WORK INSTRUCTION: Leave out the pictures, and copy exactly the lines from the line with "Još jedan stan" through the last line of the data below.

-=-=-

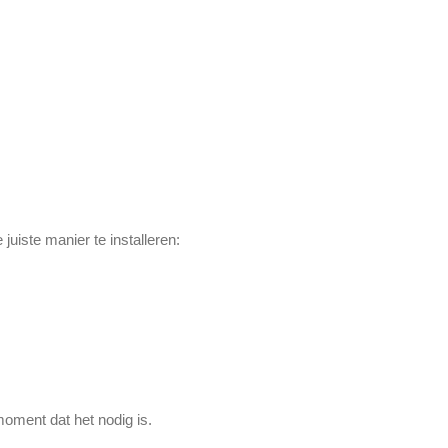
juiste manier te installeren:
oment dat het nodig is.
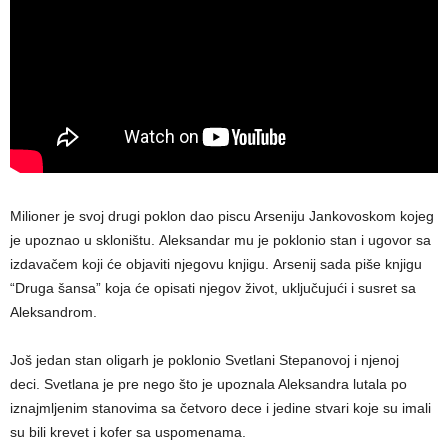
Milioner je svoj drugi poklon dao piscu Arseniju Jankovoskom kojeg
je upoznao u skloništu. Aleksandar mu je poklonio stan i ugovor sa
izdavačem koji će objaviti njegovu knjigu. Arsenij sada piše knjigu
“Druga šansa” koja će opisati njegov život, uključujući i susret sa
Aleksandrom.
Još jedan stan oligarh je poklonio Svetlani Stepanovoj i njenoj
deci. Svetlana je pre nego što je upoznala Aleksandra lutala po
iznajmljenim stanovima sa četvoro dece i jedine stvari koje su imali
su bili krevet i kofer sa uspomenama.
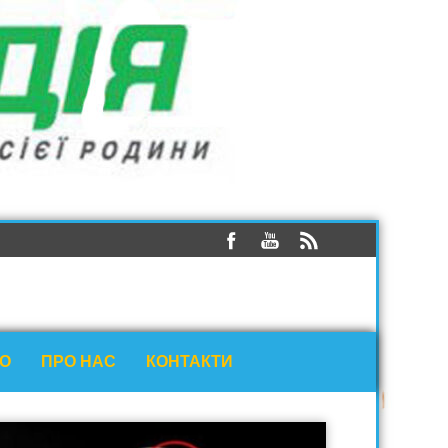
ЕО
ПРО НАС
КОНТАКТИ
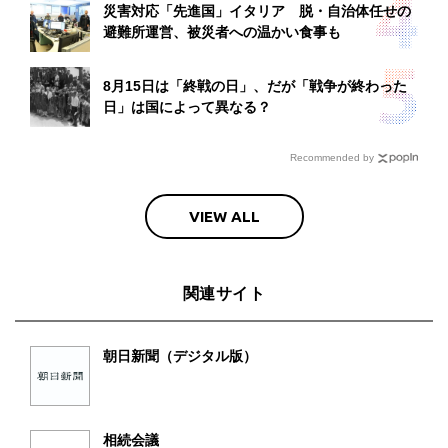
災害対応「先進国」イタリア 脱・自治体任せの
避難所運営、被災者への温かい食事も
8月15日は「終戦の日」、だが「戦争が終わった
日」は国によって異なる？
Recommended by
VIEW ALL
関連サイト
朝日新聞（デジタル版）
相続会議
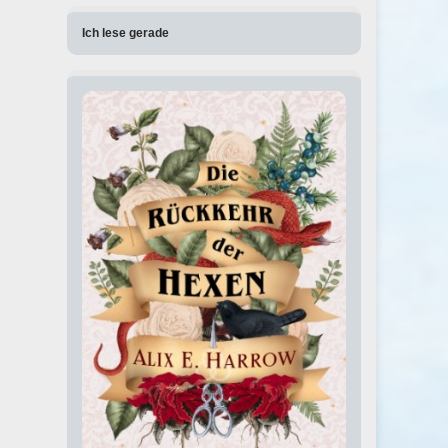
Ich lese gerade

-=-=-

EXPECTED ANSWER:
Još jedan stan oligarh je poklonio Svetlani Stepanovoj i njenoj
deci. Svetlana je pre nego što je upoznala Aleksandra lutala po
iznajmljenim stanovima sa četvoro dece i jedine stvari koje su imali
su bili krevet i kofer sa uspomenama.
ЕО
ПРО НАС
КОНТАКТИ
災害対応「先進国」イタリア 脱・自治体任せの
避難所運営、被災者への温かい食事も
8月15日は「終戦の日」、だが「戦争が終わった
日」は国によって異なる？
Recommended by
VIEW ALL
関連サイト
朝日新聞（デジタル版）
相続会議
Ich lese gerade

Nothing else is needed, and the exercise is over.